Every dataset must have an ID column (i.e. a column containing identifiers that uniquely identify each row) and a label column (for the prediction task).

Apart from the reserved column name: clean_label, You are free to name the columns in your dataset in any way you want.

Tabular
.csv, .xls/.xlsx
flower_id width length color species
flower_01 4 3 red rose
flower_02 7 2 white lily
.json
{
  "rows": [
    {
      "flower_id": "flower_01",
      "width": 4,
      "length": 3,
      "color": "red",
      "species": "rose"
    },
    {
      "flower_id": "flower_02",
      "width": 7,
      "length": 2,
      "color": "white",
      "species": "lily"
    }
  ]
}
Text
.csv, .xls/.xlsx
review_id review sentiment
review_1 The sales rep was fantastic! positive
review_2 He was a bit wishy-washy. negative
.json
{
  "rows": [
    {
      "review_id": "review_1",
      "review": "The sales rep was fantastic!",
      "label": "positive"
    },
    {
      "review_id": "review_2",
      "review": "He was a bit wishy-washy.",
      "label": "negative"
    }
  ]
}

Schema

To specify the column types in your dataset, create a JSON file named schema.json. We recommend using cleanlab dataset schema generate to generate an initial schema and editing from there.

Your schema file should be formatted as follows:

{
  "metadata": {
    "id_column": "tweet_id",
    "modality": "text",
    "name": "Tweets.csv"
  },
  "fields": {
    "tweet_id": {
      "data_type": "string",
      "feature_type": "identifier"
    },
    "sentiment": {
      "data_type": "string",
      "feature_type": "categorical"
    },
    "sentiment_confidence": {
      "data_type": "float",
      "feature_type": "numeric"
    },
    "retweet_count": {
      "data_type": "integer",
      "feature_type": "numeric"
    },
    "text": {
      "data_type": "string",
      "feature_type": "text"
    },
    "tweet_created": {
      "data_type": "boolean",
      "feature_type": "boolean"
    },
    "tweet_created": {
      "data_type": "string",
      "feature_type": "datetime"
    },
  },
  "version": "0.1.12"
}

This is the schema of a hypothetical dataset Tweets.csv that contains tweets, where the column tweet_id contains a unique identifier for each record. Each column in the dataset is specified under fields with its data type and feature type.

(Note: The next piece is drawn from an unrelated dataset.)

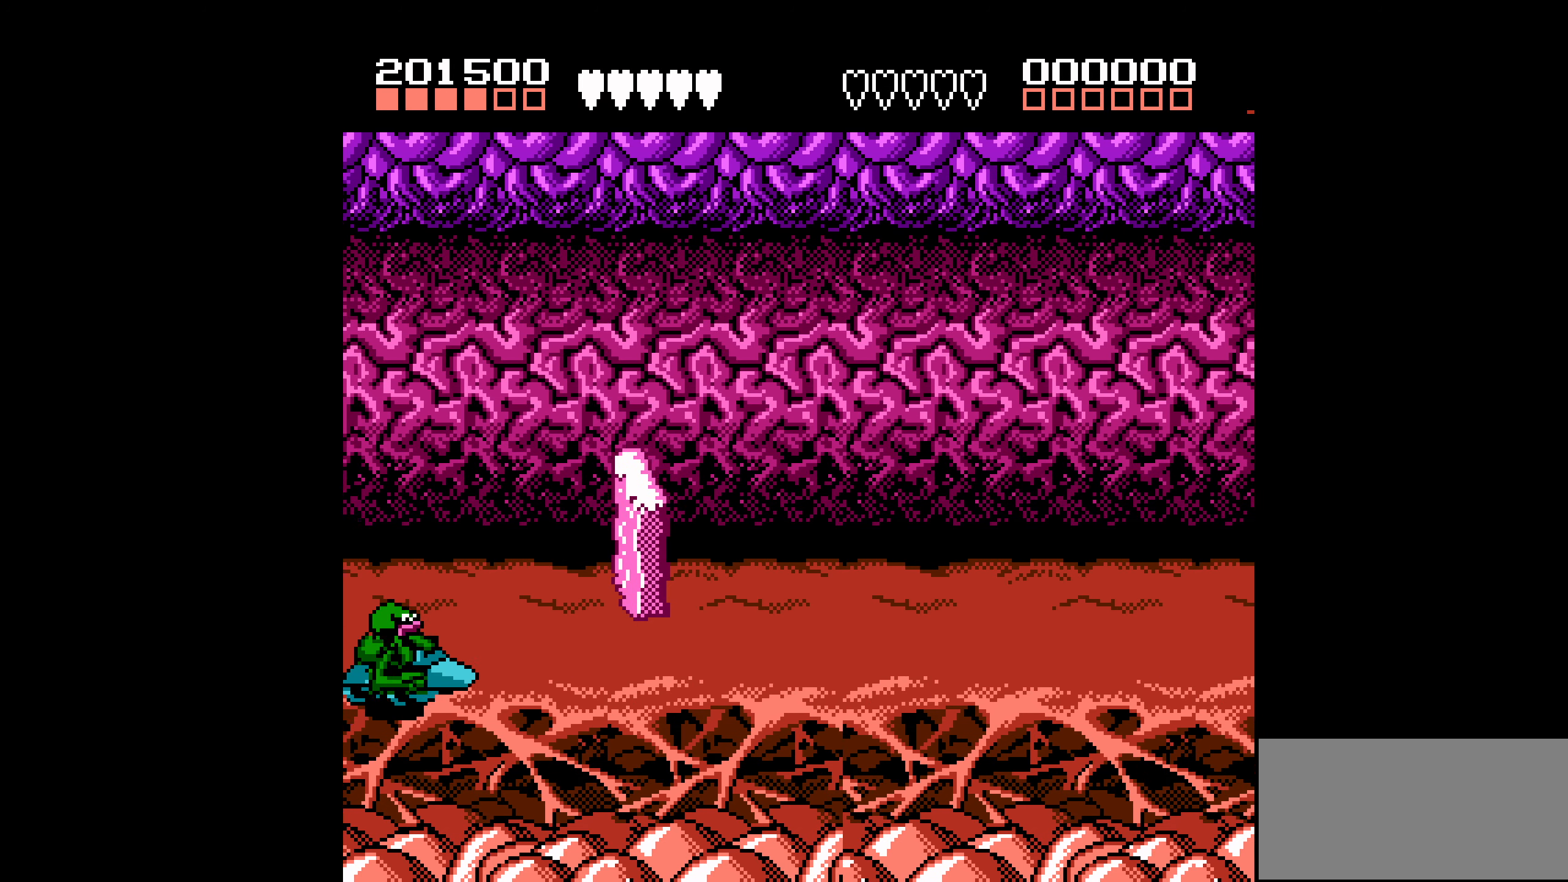
{"buttons": ["DPAD_UP"], "events": [[50, "DPAD_UP", "down"]]}
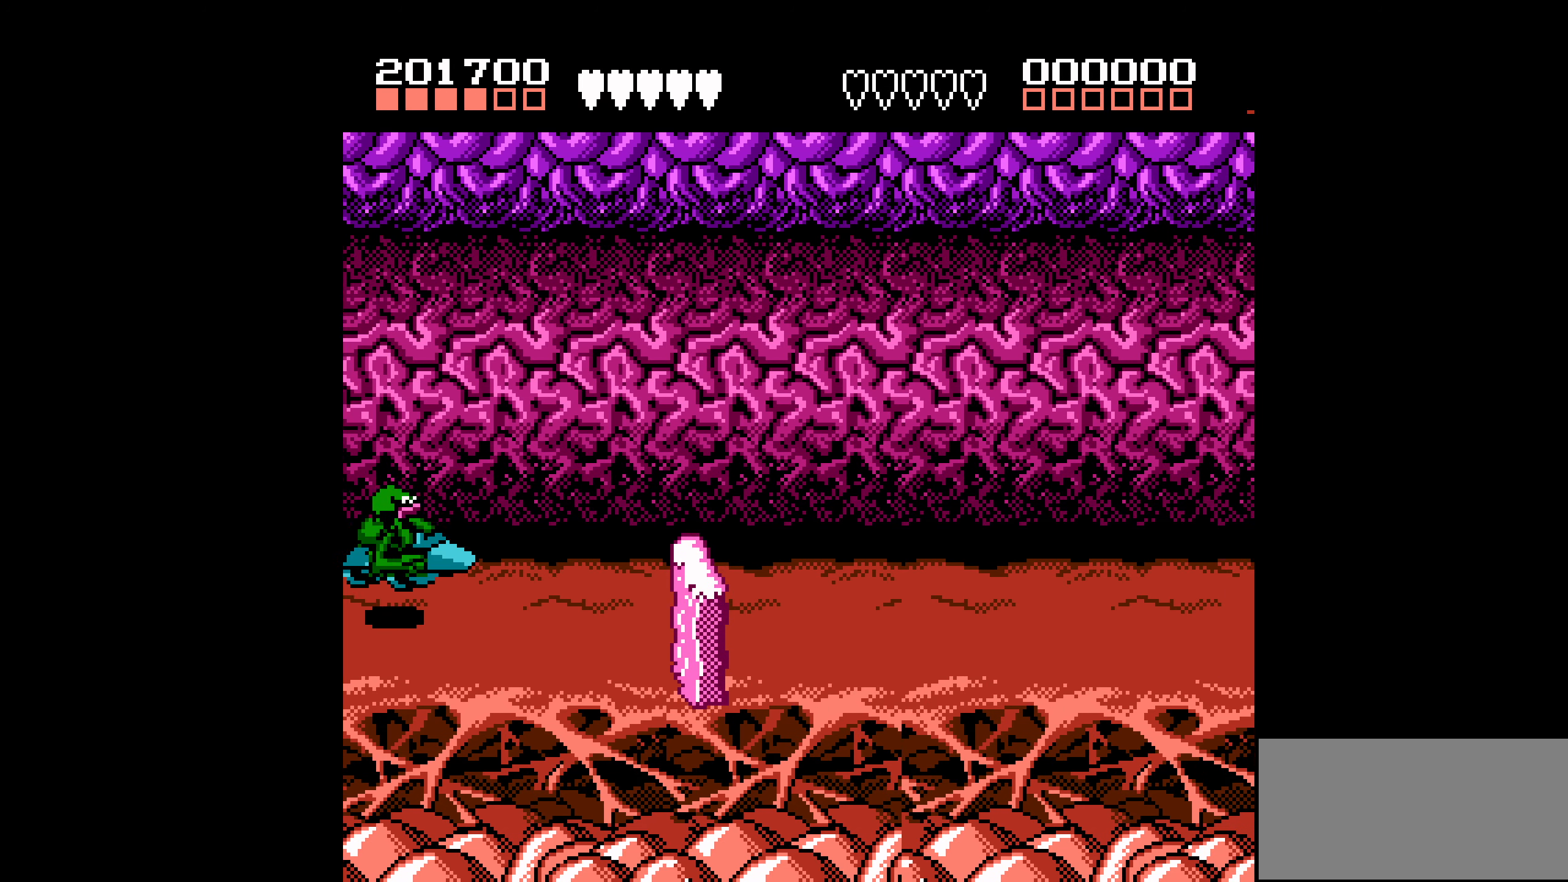
{"buttons": ["DPAD_DOWN"], "events": [[33, "DPAD_UP", "up"], [117, "DPAD_DOWN", "down"]]}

Data types and Feature types

Data type refers to the type of the field's values: string, integer, float, or boolean.

Note that the integer type is strict, meaning floats will be rejected. In contrast, the float type is lenient, meaning integers are accepted. Users should select the float type if the field may include float values. Note too that integers can have categorical and identifier feature types, whereas floats cannot.

For booleans, the list of accepted values are: true/false, t/f, yes/no, and 1/0.

Feature type refers to the secondary type of the field, relating to how it is used in a machine learning model, such as whether it is:

  • a categorical value
  • a numeric value
  • a datetime value
  • a boolean value
  • text
  • an identifier — a string / integer that identifies some entity

Some feature types can only correspond to specific data types. The list of possible feature types for each data type is shown below

Data type Feature type
string text, categorical, datetime, identifier
integer categorical, datetime, identifier, numeric
float datetime, numeric
boolean boolean

The datetime type should be used for datetime strings, e.g. "2015-02-24 11:35:52 -0800", and Unix timestamps (which will be integers or floats). Datetime values must be parsable by pandas.to_datetime().

version indicates the version of the Cleanlab CLI package version used to generate the schema. The current Cleanlab schema version is 0.1.14.